Work to complete >> Every line of the records below that holds the word "Alternate" should be copied out.

BEGIN Source data

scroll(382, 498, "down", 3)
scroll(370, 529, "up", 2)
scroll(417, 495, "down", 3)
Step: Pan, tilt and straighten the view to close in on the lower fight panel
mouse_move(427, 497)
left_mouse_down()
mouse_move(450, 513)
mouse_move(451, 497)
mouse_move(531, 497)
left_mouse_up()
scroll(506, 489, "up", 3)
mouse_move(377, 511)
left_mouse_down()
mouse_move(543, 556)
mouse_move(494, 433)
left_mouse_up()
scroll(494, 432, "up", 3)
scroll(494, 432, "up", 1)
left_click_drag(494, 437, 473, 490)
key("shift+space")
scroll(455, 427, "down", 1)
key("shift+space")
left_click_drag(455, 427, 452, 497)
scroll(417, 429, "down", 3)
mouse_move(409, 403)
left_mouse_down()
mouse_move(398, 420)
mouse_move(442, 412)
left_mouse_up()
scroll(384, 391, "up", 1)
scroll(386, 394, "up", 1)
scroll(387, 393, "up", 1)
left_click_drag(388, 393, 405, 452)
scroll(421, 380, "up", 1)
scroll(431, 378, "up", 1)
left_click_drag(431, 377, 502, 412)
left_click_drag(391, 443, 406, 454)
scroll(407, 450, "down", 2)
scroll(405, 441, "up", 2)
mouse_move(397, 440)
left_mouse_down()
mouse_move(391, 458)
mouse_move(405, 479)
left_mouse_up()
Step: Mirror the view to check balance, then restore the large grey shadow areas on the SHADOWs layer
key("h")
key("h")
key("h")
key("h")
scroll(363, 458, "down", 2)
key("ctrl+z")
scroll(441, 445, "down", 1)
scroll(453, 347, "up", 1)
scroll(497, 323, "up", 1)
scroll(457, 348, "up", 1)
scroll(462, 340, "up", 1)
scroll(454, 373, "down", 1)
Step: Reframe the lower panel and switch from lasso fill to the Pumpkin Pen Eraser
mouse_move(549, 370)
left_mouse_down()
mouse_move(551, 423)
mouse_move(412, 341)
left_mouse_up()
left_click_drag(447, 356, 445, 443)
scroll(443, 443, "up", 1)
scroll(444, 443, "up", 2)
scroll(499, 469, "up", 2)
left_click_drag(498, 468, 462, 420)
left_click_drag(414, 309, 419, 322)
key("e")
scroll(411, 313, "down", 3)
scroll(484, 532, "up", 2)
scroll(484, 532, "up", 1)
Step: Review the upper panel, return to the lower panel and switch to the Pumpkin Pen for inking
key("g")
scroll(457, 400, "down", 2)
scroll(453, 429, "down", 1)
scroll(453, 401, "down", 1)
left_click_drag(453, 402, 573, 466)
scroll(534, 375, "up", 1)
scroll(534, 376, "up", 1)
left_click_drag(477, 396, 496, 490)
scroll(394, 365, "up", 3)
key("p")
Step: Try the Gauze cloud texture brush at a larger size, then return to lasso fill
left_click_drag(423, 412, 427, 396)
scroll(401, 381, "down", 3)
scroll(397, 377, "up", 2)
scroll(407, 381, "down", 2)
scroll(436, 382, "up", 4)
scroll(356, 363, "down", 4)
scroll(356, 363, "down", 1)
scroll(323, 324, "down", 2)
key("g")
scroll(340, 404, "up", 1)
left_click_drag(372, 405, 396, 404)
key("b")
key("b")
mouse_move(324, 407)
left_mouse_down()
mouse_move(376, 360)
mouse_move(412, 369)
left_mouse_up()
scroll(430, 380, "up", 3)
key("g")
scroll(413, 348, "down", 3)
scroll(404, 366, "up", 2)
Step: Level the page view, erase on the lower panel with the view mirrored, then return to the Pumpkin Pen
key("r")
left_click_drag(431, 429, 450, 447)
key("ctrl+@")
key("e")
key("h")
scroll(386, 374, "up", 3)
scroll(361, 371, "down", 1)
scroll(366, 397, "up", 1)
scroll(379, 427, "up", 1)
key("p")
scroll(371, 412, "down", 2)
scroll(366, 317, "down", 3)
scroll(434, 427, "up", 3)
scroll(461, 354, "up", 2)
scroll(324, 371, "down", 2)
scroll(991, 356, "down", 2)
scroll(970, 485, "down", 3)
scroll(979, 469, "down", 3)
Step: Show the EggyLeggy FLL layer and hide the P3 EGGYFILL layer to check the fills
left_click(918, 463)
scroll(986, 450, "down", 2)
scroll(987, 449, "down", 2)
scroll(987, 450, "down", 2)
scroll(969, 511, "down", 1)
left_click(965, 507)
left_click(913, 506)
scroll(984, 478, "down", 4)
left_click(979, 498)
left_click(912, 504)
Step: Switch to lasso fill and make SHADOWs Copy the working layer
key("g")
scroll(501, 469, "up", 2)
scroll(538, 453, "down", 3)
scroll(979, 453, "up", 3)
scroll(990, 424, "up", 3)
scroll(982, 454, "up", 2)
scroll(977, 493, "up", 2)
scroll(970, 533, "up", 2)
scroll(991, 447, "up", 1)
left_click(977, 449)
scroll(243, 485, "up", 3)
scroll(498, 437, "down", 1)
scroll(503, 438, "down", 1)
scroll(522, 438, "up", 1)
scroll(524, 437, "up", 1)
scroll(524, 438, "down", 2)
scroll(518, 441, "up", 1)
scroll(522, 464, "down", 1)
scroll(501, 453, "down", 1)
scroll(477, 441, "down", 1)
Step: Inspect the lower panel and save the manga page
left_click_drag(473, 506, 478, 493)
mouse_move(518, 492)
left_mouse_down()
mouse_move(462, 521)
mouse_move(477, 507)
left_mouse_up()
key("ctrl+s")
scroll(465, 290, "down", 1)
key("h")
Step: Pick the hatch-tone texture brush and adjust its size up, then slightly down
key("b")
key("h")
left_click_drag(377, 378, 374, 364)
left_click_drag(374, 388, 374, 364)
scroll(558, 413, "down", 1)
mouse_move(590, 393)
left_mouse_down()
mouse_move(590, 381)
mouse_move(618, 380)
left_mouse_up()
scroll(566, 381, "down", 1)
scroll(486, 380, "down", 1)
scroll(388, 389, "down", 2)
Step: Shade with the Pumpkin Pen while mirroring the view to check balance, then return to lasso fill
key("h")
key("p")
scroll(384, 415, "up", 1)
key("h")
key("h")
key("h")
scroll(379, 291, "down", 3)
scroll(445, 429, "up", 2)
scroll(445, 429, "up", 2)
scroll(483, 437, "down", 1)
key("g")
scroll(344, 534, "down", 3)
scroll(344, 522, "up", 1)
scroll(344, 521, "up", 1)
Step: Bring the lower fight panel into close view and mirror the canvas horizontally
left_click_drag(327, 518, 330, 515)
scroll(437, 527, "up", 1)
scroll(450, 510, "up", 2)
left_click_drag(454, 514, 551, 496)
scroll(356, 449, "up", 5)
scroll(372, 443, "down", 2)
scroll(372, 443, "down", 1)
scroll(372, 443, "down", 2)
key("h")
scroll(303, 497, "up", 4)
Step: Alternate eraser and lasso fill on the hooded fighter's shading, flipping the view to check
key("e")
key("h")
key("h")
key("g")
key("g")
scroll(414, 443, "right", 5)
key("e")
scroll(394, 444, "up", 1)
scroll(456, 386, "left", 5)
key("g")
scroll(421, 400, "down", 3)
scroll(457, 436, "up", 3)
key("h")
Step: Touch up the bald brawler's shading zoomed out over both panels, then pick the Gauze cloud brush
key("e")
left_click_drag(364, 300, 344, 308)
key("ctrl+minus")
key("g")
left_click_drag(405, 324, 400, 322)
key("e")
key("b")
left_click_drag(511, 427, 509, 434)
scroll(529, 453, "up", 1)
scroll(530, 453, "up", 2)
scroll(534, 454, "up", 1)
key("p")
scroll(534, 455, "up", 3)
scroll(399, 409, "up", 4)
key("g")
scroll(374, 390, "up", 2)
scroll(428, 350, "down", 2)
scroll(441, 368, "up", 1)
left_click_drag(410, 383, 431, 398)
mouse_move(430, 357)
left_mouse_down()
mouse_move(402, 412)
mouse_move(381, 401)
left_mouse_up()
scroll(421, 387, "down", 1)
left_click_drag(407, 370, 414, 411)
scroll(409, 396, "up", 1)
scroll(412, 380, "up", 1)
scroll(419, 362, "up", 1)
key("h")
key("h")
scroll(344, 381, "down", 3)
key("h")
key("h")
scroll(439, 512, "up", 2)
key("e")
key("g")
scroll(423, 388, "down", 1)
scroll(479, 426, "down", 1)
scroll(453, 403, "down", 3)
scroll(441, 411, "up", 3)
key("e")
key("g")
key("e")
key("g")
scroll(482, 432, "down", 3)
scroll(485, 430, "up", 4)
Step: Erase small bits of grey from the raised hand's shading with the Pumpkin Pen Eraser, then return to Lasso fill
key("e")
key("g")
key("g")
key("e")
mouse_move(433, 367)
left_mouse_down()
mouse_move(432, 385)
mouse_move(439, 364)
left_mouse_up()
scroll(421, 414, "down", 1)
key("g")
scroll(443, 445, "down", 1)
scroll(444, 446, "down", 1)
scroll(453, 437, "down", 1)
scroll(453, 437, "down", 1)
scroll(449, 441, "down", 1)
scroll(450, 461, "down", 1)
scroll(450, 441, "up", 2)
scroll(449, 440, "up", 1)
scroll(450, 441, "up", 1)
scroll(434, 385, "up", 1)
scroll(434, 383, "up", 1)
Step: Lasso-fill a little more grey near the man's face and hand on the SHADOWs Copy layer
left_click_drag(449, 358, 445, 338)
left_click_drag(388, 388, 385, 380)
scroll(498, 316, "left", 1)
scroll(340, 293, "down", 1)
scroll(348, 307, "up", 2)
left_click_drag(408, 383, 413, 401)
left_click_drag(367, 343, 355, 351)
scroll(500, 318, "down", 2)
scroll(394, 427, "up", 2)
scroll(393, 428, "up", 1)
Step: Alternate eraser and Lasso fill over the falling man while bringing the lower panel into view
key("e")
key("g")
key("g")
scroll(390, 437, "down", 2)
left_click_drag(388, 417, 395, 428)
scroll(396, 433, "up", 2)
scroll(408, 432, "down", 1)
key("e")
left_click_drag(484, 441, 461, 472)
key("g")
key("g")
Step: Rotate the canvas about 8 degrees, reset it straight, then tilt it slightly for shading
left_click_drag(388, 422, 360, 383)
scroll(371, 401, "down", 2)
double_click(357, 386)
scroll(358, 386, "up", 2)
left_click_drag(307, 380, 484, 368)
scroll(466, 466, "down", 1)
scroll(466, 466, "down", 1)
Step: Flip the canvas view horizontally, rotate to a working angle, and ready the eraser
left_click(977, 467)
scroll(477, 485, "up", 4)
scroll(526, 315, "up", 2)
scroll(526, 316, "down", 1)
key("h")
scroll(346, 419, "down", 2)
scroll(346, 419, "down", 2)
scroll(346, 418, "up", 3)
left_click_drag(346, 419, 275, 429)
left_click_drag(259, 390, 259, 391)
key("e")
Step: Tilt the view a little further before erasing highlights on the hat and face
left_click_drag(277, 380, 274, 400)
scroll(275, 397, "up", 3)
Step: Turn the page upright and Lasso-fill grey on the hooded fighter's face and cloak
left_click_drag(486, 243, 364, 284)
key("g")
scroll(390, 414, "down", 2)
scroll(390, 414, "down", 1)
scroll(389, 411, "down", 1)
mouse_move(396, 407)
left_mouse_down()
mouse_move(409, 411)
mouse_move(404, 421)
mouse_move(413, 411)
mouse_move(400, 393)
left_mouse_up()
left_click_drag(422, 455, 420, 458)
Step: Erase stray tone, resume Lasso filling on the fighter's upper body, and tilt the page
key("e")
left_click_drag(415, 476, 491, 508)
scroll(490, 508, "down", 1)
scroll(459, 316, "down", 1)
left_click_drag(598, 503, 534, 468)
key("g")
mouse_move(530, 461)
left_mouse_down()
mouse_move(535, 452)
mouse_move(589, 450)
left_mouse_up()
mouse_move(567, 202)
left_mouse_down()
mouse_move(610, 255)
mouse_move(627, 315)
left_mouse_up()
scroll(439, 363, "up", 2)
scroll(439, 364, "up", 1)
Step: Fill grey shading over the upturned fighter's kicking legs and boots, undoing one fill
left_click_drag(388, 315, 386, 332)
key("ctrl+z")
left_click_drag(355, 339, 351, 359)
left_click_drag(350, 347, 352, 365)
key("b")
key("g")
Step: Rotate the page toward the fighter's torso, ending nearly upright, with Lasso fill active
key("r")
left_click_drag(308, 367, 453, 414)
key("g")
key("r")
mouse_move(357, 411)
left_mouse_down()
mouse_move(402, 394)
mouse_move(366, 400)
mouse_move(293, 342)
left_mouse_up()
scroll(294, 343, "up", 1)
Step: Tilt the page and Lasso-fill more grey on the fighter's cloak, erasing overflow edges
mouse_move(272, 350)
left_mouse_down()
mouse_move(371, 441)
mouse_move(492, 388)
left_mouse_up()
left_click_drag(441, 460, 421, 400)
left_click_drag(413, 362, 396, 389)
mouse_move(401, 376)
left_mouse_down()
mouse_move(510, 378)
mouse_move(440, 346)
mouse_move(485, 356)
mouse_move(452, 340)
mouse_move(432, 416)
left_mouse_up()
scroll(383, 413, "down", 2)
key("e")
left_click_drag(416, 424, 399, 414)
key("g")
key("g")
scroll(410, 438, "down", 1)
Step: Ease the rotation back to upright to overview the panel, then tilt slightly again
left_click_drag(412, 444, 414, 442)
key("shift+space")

END Source data

Answer space >>
Step: Alternate eraser and lasso fill on the hooded fighter's shading, flipping the view to check
Step: Alternate eraser and Lasso fill over the falling man while bringing the lower panel into view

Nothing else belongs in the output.